Interning with Sen. Elizabeth Warren
Mount Holyoke senior Sara Sarmiento channeled her service experience and love of politics in a virtual internship with Sen. Elizabeth Warren.
Sara Sarmiento ’21 entered Mount Holyoke College a year after two politically impactful events for her.
It was 2017. Just a year before, her native country of Colombia’s government had reached a historic peace deal with the Revolutionary Armed Forces of Colombia, known by its Spanish acronym as FARC, after half a century of fighting that left 260,000 dead. While a ballot referendum narrowly failed, a second attempt to push it through the country’s congress passed.
And in the United States, President Donald Trump was almost a full year into his term.
While celebrating her country’s historic peace deal, Sarmiento was also watching how Trump was changing the United States and its relationship with the rest of the world. She was also worried about the deep political polarization in the two countries.
“My identity is reflected by my environment, of living between Colombia and the United States,” Sarmiento said. She was born in and lived in Bogotá until she was two years old. Her family then migrated to Miami and began a 15-year naturalization process.

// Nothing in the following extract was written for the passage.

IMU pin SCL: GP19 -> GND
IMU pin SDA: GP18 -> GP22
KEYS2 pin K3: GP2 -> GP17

Sarmiento has long been politically and socially active, volunteering in hospitals, with youth programs and with social justice-oriented theater groups. By the time she graduated from high school, she had logged 1,000 hours of community service.

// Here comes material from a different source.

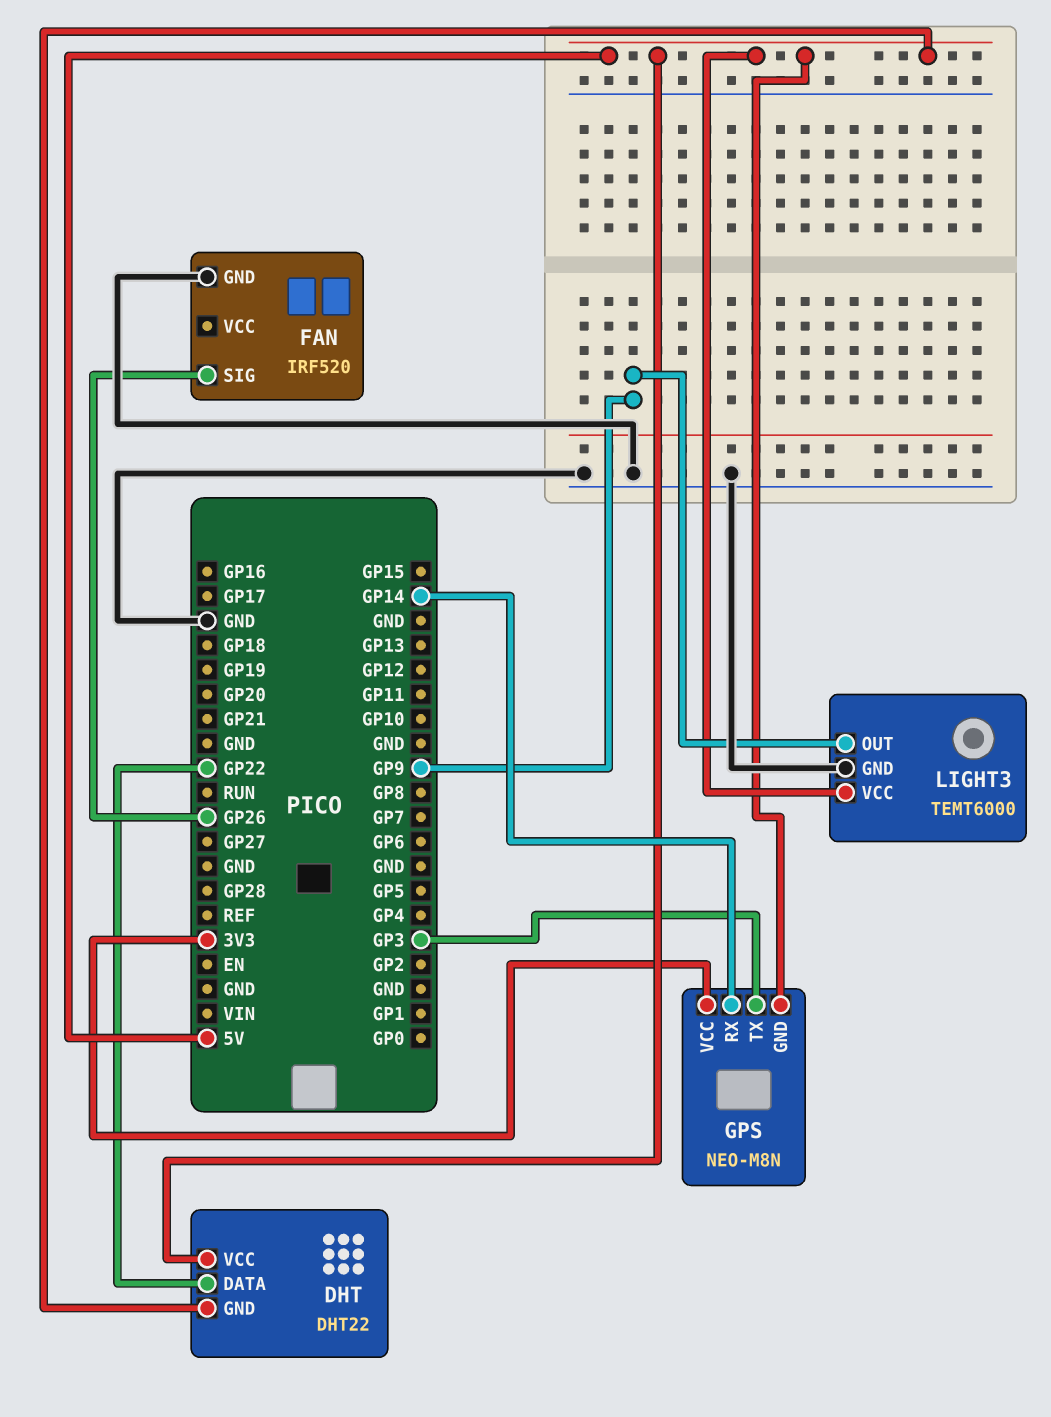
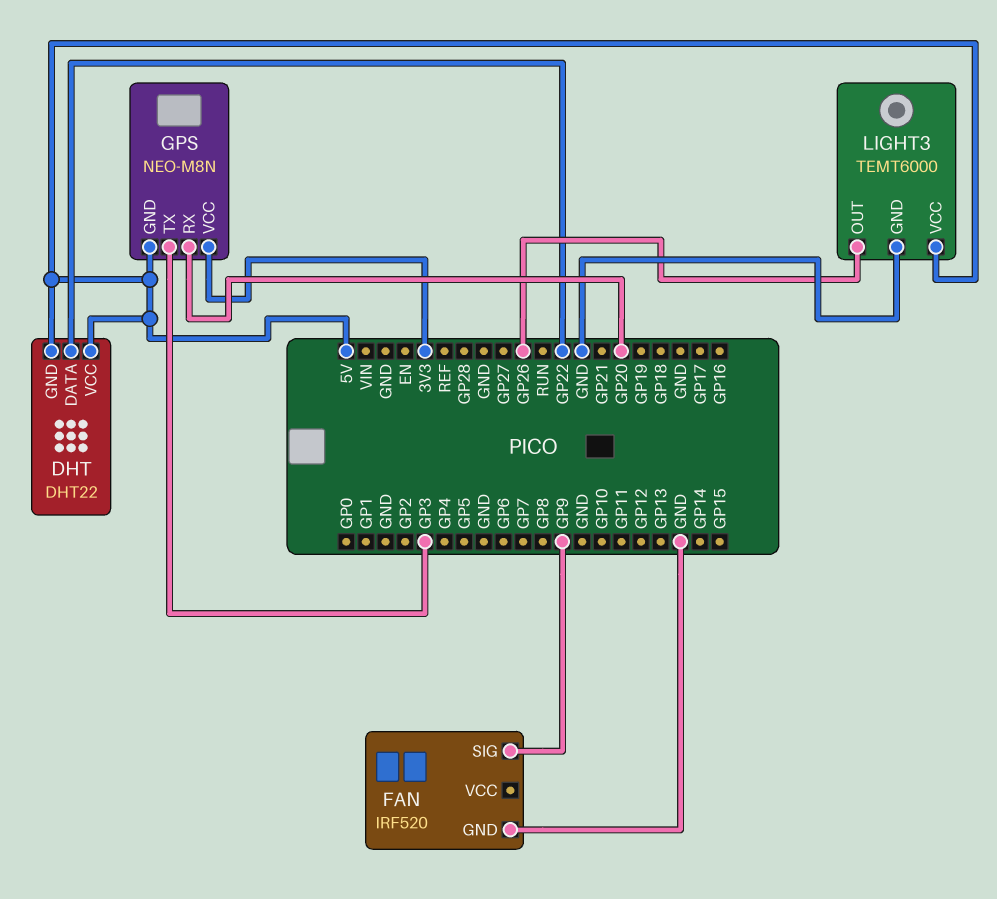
FAN pin SIG: GP26 -> GP9
GPS pin RX: GP14 -> GP20
LIGHT3 pin OUT: GP9 -> GP26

“I’d been doing community service, but everything I cared about socially centered on politics,” Sarmiento said. “That’s when I thought I would study international relations.” Wherever she wound up after high school, she figured the field would help her understand global affairs and how governments function.
But first she had to find a college, and one that would provide aid. That’s when she discovered the Posse Foundation, a national organization that identifies and recruits diverse students with academic and leadership potential who risk being overlooked. From her high school Posse mentor, she learned about the value of women’s colleges that are gender diverse, as well as liberal arts colleges, which are not common in Florida. She was fascinated by the concept and open to the challenge of living in rural Massachusetts, a very different place from Bogotá and Miami.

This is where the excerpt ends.